Sam Andrews, Consultant/Communicator (Episode 43)

    Sam Andrews, Consultant/Communicator (Episode 43) | Sam is helping researchers tell stories which create change

    For this episode of the Research Adjacent podcast Sarah is talking Sam Andrews, marine science writer, research consultant, and director of ocean-focused communications agency Ocean Oculus.

    The wrong PhD for the right reason

    Sam spent her 20s working in local government administration, but the urge to do something more tangible to help protect the planet took her back to university at 28 to do a degree in marine biology. A Masters and PhD followed, and Sam also began writing a science blog alongside her studies. The coding-heavy PhD wasn’t a great fit, but her blog began to get attention.

    “One day this editor contacted me and he said, I like this article you wrote, can I pop it in our magazine? And I was like, yeah sure, why not? And then a few months later he contacted me again and said, if I give you some money, would you write this article? And, I don’t know why, but I didn’t think that was a possible thing to do before he said that.”

    One article led to another and another, and as she realised that a research path wasn’t the right fit, her communications and consultancy work took off.

    A global perspective

    At the time of our conversation Sam was in the French territory of Réunion, an island in the Indian Ocean. Her work and studies have also taken her to mainland France, Canada, and Australia. This has given her a global perspective on her work, particularly highlighting how important it is to contextualise both communications and solutions to the local situation.

    “You can have some great knowledge built up and a solution that’s really great in one area, but it doesn’t necessarily work in another place. It does actually make you kind of stop more often and go, hang on a minute, we need to think about this a little bit more. So maybe in some ways it slows things down, but I think you end up with a better solution.”

    This sensitivity to different perspectives is one of the reasons Sam has decided to set up Ocean Oculus as a media agency. It will bring together communicators with different skills, different cultural backgrounds and different languages to better serve customers around the world.

    “One of the things that’s really important is to have people who speak different languages, who have different cultural backgrounds, who are situated around the world, who can relate to different people and different societies and different situations.”

    Creating ripples of change

    Despite writing articles and reports which might be widely read, Sam is most proud of the times when she has been able to help someone directly. She cites examples of people she has helped through her careers newsletter Ocean Opportunities and people who have contacted her for help after reading her writing.

    “I had this fisher contact me and they were a bit distressed because they had been at a meeting with their government and they were talking about cutting quotas. The problem was they just didn’t understand the information being shown to them. It was too scientific, too technical. So I read it and was able to say this means this and this means that. They left with that extra knowledge and understanding and then they could go back and they could ask questions or make suggestions to figure out a solution.”

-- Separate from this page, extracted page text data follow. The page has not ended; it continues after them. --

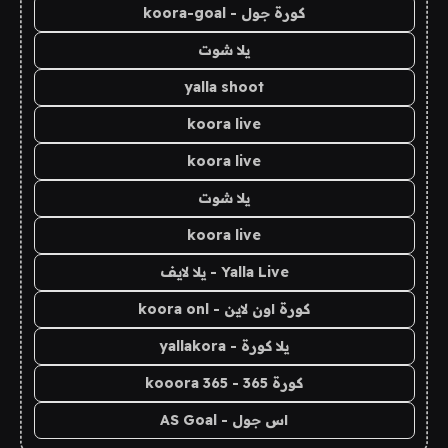
كورة جول - koora-goal
يلا شوت
yalla shoot
koora live
koora live
يلا شوت
koora live
Yalla Live - يلا لايف
كورة اون لاين - koora onl
يلا كورة - yallakora
كورة 365 - kooora 365
اس جول - AS Goal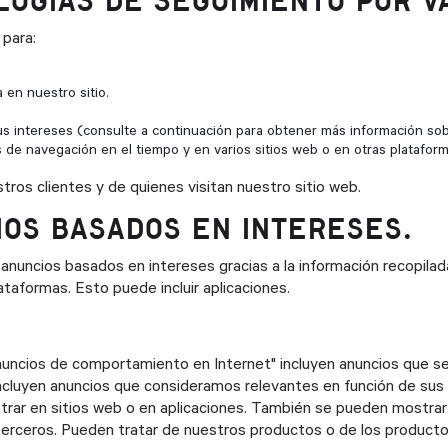
LOGÍAS DE SEGUIMIENTO POR V
 para:
 en nuestro sitio.
us intereses (consulte a continuación para obtener más información so
de navegación en el tiempo y en varios sitios web o en otras plataform
ros clientes y de quienes visitan nuestro sitio web.
IOS BASADOS EN INTERESES.
uncios basados en intereses gracias a la información recopilada
lataformas. Esto puede incluir aplicaciones.
nuncios de comportamiento en Internet" incluyen anuncios que se
incluyen anuncios que consideramos relevantes en función de sus
rar en sitios web o en aplicaciones. También se pueden mostrar
erceros. Pueden tratar de nuestros productos o de los product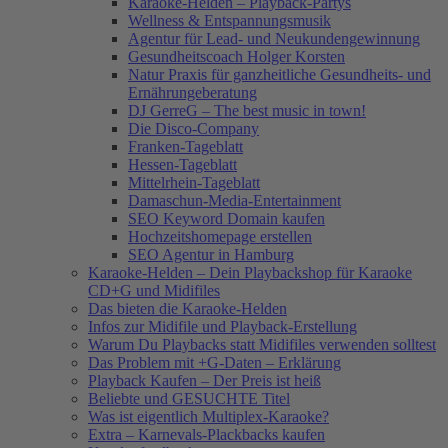
Karaoke-Helden – Playback-Partys
Wellness & Entspannungsmusik
Agentur für Lead- und Neukundengewinnung
Gesundheitscoach Holger Korsten
Natur Praxis für ganzheitliche Gesundheits- und
Ernährungeberatung
DJ GerreG – The best music in town!
Die Disco-Company
Franken-Tageblatt
Hessen-Tageblatt
Mittelrhein-Tageblatt
Damaschun-Media-Entertainment
SEO Keyword Domain kaufen
Hochzeitshomepage erstellen
SEO Agentur in Hamburg
Karaoke-Helden – Dein Playbackshop für Karaoke
CD+G und Midifiles
Das bieten die Karaoke-Helden
Infos zur Midifile und Playback-Erstellung
Warum Du Playbacks statt Midifiles verwenden solltest
Das Problem mit +G-Daten – Erklärung
Playback Kaufen – Der Preis ist heiß
Beliebte und GESUCHTE Titel
Was ist eigentlich Multiplex-Karaoke?
Extra – Karnevals-Plackbacks kaufen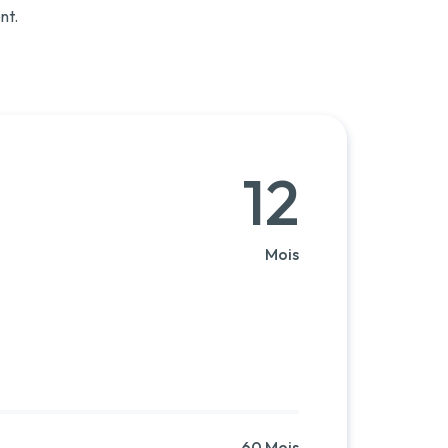
nt.
12
Mois
60 Mois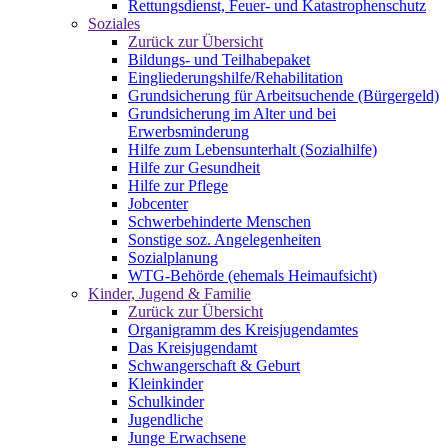
Rettungsdienst, Feuer- und Katastrophenschutz
Soziales
Zurück zur Übersicht
Bildungs- und Teilhabepaket
Eingliederungshilfe/Rehabilitation
Grundsicherung für Arbeitsuchende (Bürgergeld)
Grundsicherung im Alter und bei
Erwerbsminderung
Hilfe zum Lebensunterhalt (Sozialhilfe)
Hilfe zur Gesundheit
Hilfe zur Pflege
Jobcenter
Schwerbehinderte Menschen
Sonstige soz. Angelegenheiten
Sozialplanung
WTG-Behörde (ehemals Heimaufsicht)
Kinder, Jugend & Familie
Zurück zur Übersicht
Organigramm des Kreisjugendamtes
Das Kreisjugendamt
Schwangerschaft & Geburt
Kleinkinder
Schulkinder
Jugendliche
Junge Erwachsene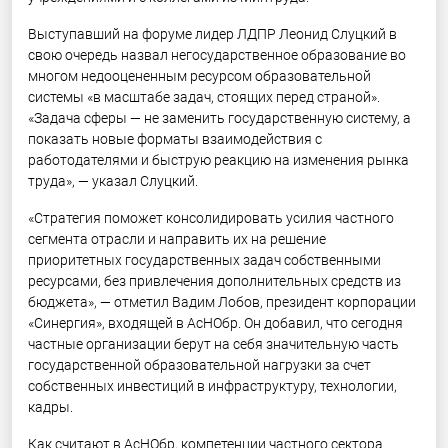
Выступавший на форуме лидер ЛДПР Леонид Слуцкий в
свою очередь назвал негосударственное образование во
многом недооцененным ресурсом образовательной
системы «в масштабе задач, стоящих перед страной».
«Задача сферы — не заменить государственную систему, а
показать новые форматы взаимодействия с
работодателями и быструю реакцию на изменения рынка
труда», — указал Слуцкий.
«Стратегия поможет консолидировать усилия частного
сегмента отрасли и направить их на решение
приоритетных государственных задач собственными
ресурсами, без привлечения дополнительных средств из
бюджета», — отметил Вадим Лобов, президент корпорации
«Синергия», входящей в АсНОбр. Он добавил, что сегодня
частные организации берут на себя значительную часть
государственной образовательной нагрузки за счет
собственных инвестиций в инфраструктуру, технологии,
кадры.
Как считают в АсНОбр, компетенции частного сектора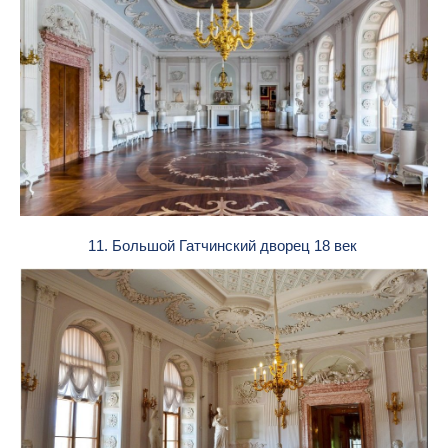
11. Большой Гатчинский дворец 18 век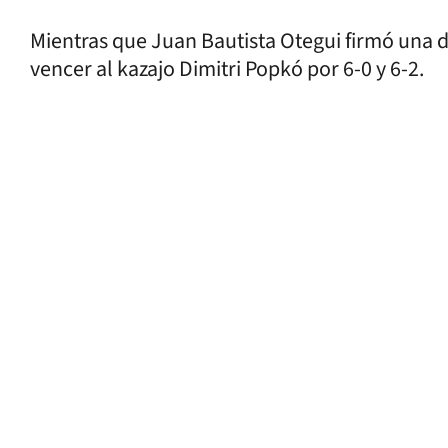
Mientras que Juan Bautista Otegui firmó una de
vencer al kazajo Dimitri Popkó por 6-0 y 6-2.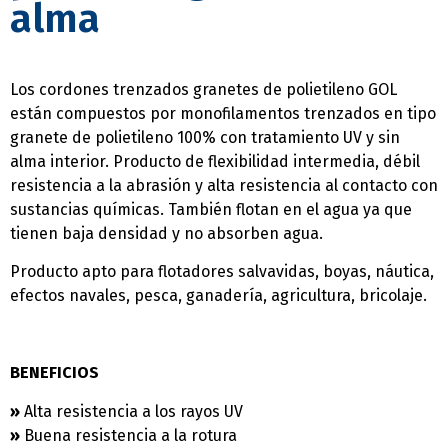
alma
Los cordones trenzados granetes de polietileno GOL
están compuestos por monofilamentos trenzados en tipo
granete de polietileno 100% con tratamiento UV y sin
alma interior. Producto de flexibilidad intermedia, débil
resistencia a la abrasión y alta resistencia al contacto con
sustancias químicas. También flotan en el agua ya que
tienen baja densidad y no absorben agua.
Producto apto para flotadores salvavidas, boyas, náutica,
efectos navales, pesca, ganadería, agricultura, bricolaje.
BENEFICIOS
»
Alta resistencia a los rayos UV
»
Buena resistencia a la rotura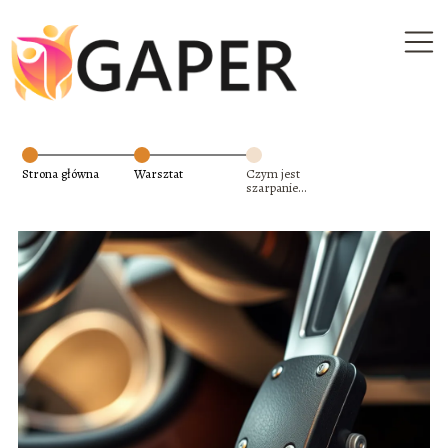
Strona główna
Warsztat
Czym jest
szarpanie
podczas
przyspieszania?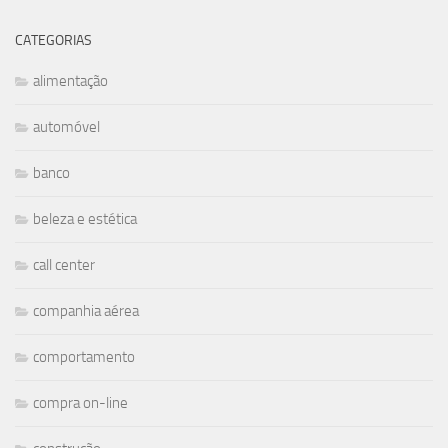
CATEGORIAS
alimentação
automóvel
banco
beleza e estética
call center
companhia aérea
comportamento
compra on-line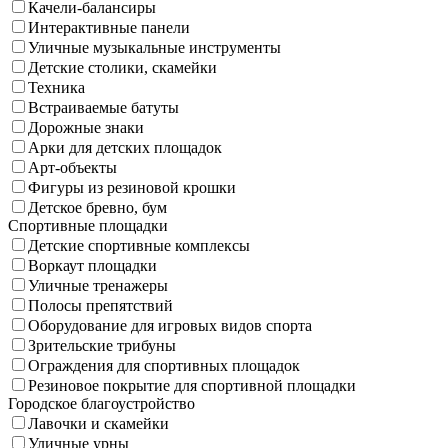
Качели-балансиры
Интерактивные панели
Уличные музыкальные инструменты
Детские столики, скамейки
Техника
Встраиваемые батуты
Дорожные знаки
Арки для детских площадок
Арт-объекты
Фигуры из резиновой крошки
Детское бревно, бум
Спортивные площадки
Детские спортивные комплексы
Воркаут площадки
Уличные тренажеры
Полосы препятствий
Оборудование для игровых видов спорта
Зрительские трибуны
Ограждения для спортивных площадок
Резиновое покрытие для спортивной площадки
Городское благоустройство
Лавочки и скамейки
Уличные урны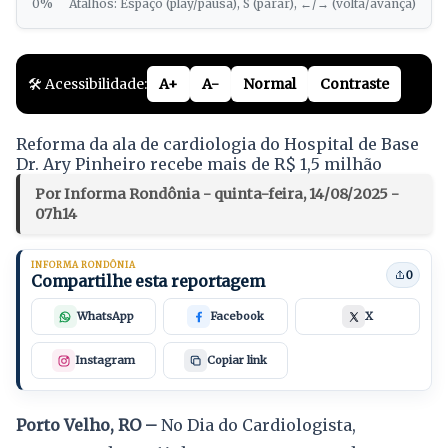
0%
Atalhos: Espaço (play/pausa), S (parar), ←/→ (volta/avança)
🛠️ Acessibilidade:
A+
A-
Normal
Contraste
Reforma da ala de cardiologia do Hospital de Base
Dr. Ary Pinheiro recebe mais de R$ 1,5 milhão
Por Informa Rondônia - quinta-feira, 14/08/2025 -
07h14
INFORMA RONDÔNIA
0
Compartilhe esta reportagem
WhatsApp
Facebook
X
Instagram
Copiar link
Porto Velho, RO –
No Dia do Cardiologista,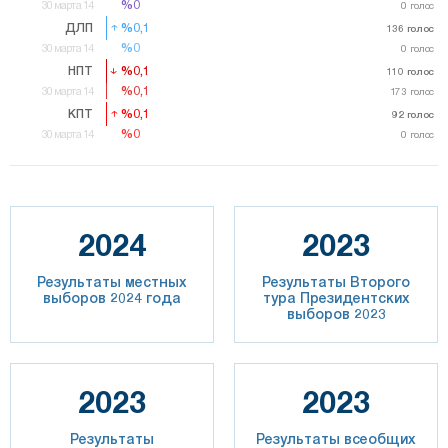
%0
%0
30 марта 14
0
голос
ДЛП
%0,1
%0,1
136
136
голос
голос
%0
%0
30 марта 14
0
голос
НПТ
%0,1
%0,1
110
110
голос
голос
%0,1
%0,1
30 марта 14
173
173
голос
голос
КПТ
%0,1
%0,1
92
92
голос
голос
%0
%0
30 марта 14
0
голос
2024
2023
Результаты местных
Результаты Второго
выборов 2024 года
тура Президентских
выборов 2023
2023
2023
Результаты
Результаты всеобщих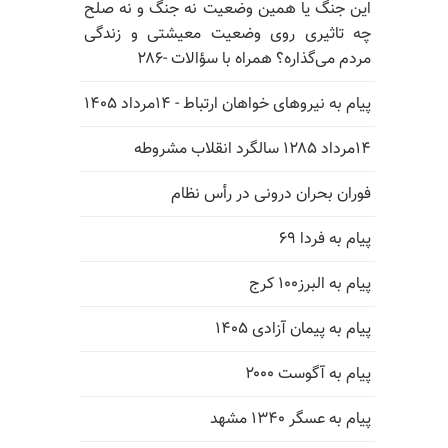
این جنگ یا همین وضعیت نه جنگ و نه صلح
چه تاثیری روی وضعیت معیشتی و زندگی
مردم می‌گذاره؟ همراه با سؤالات -۲۸۶
پیام به نیروهای خواهان ارتباط - ۱۴مرداد ۱۴۰۵
۱۴مرداد ۱۲۸۵ سالگرد انقلاب مشروطه
فوران بحران درونی در رأس نظام
پیام به فردا ۶۹
پیام به البرز۱۰۰ کرج
پیام به پیمان آزادی ۱۴۰۵
پیام به آگوست ۲۰۰۰
پیام به عسگر ۱۳۴۰ مشهد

    “The small things can add up and change things in ways we don’t necessarily expect”

    Tackling challenges by talking

    Sam has faced a number of challenges along the way, from the hard knocks of a difficult PhD, to boot-strapping a business in her second language. The way she has tackled them is by reaching out to people for advice and support.

    “Just reaching out and saying, hey, you don’t know me, but I really like what you do, I’d really like to learn more about it, can we have a chat? And then just bouncing ideas of people, that’s been invaluable, so many insights. I definitely 100% recommend that to anyone, whatever their challenge is, reach out and talk to people, most people are helpful.”

    Dissemination is not the same as outreach

    If Sam had a magic wand she would use it to help researchers understand that conference presentations and occasional blog posts are not the way to get their research in front of the people who need it most. She would love to see better and earlier collaboration between researchers, communicators and stakeholders.

    “Communicators can help you write the bid so the funding’s there, so that you end up with a good strategy that makes sure that you reach out to the people who you really want to have that information.  Don’t just tell us that this research is important, because it’s going to help solve x problem for this community, this species, whatever. You have to take the knowledge and give it to those people. So make that part of the process.”